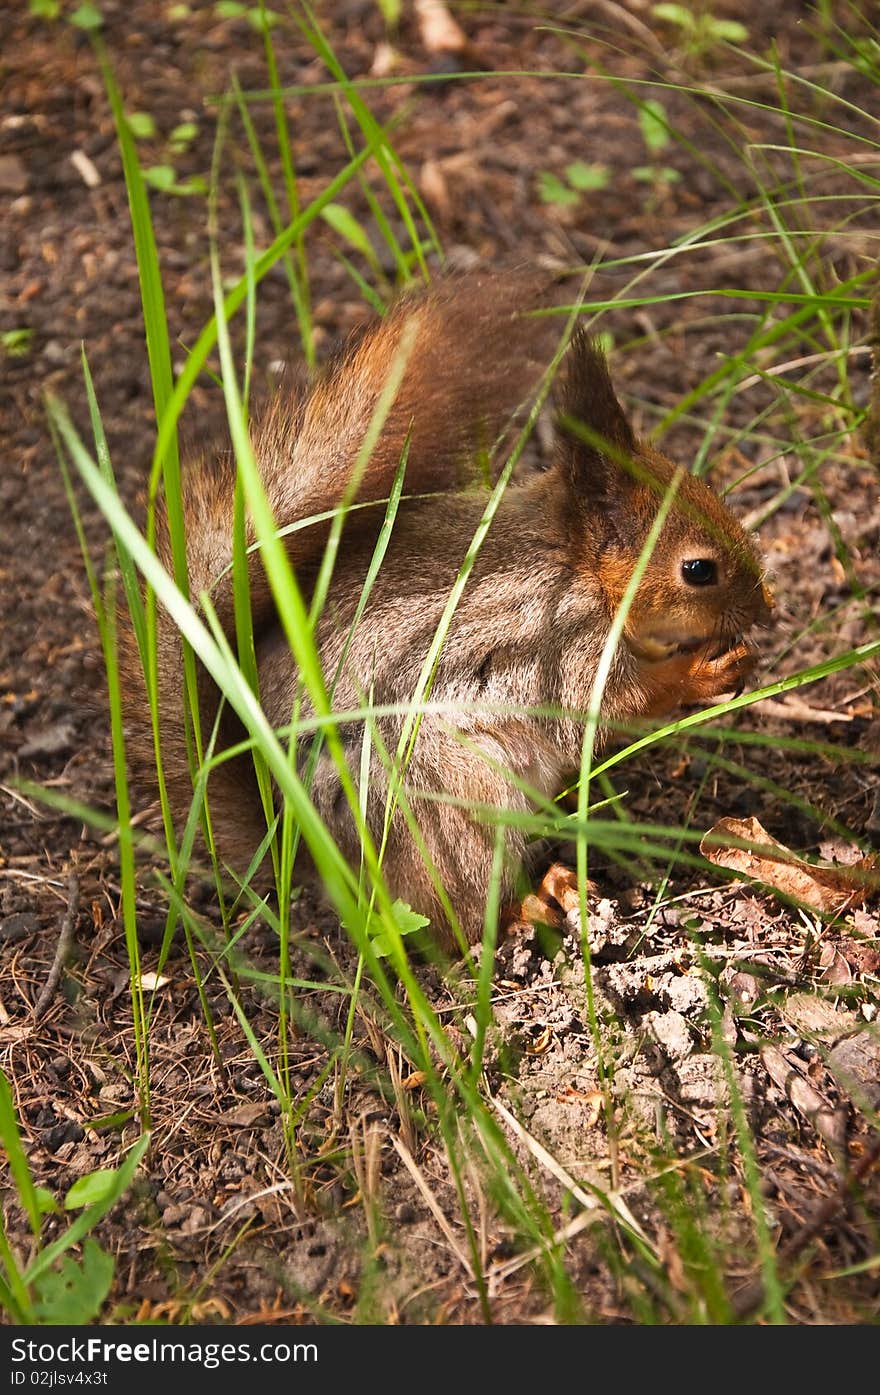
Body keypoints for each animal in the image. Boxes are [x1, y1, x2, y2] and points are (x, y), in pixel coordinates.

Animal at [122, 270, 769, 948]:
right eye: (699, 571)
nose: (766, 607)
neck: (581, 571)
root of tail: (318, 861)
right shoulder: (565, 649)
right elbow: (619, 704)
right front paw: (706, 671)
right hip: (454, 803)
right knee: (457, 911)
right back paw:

▶ ACTIVITY
Using the listing above, list every line in which the string "right" occurs.

▶ TASK RESULT
right eye: (699, 571)
right shoulder: (565, 649)
right elbow: (619, 704)
right front paw: (706, 671)
right hip: (454, 803)
right knee: (457, 911)
right back paw:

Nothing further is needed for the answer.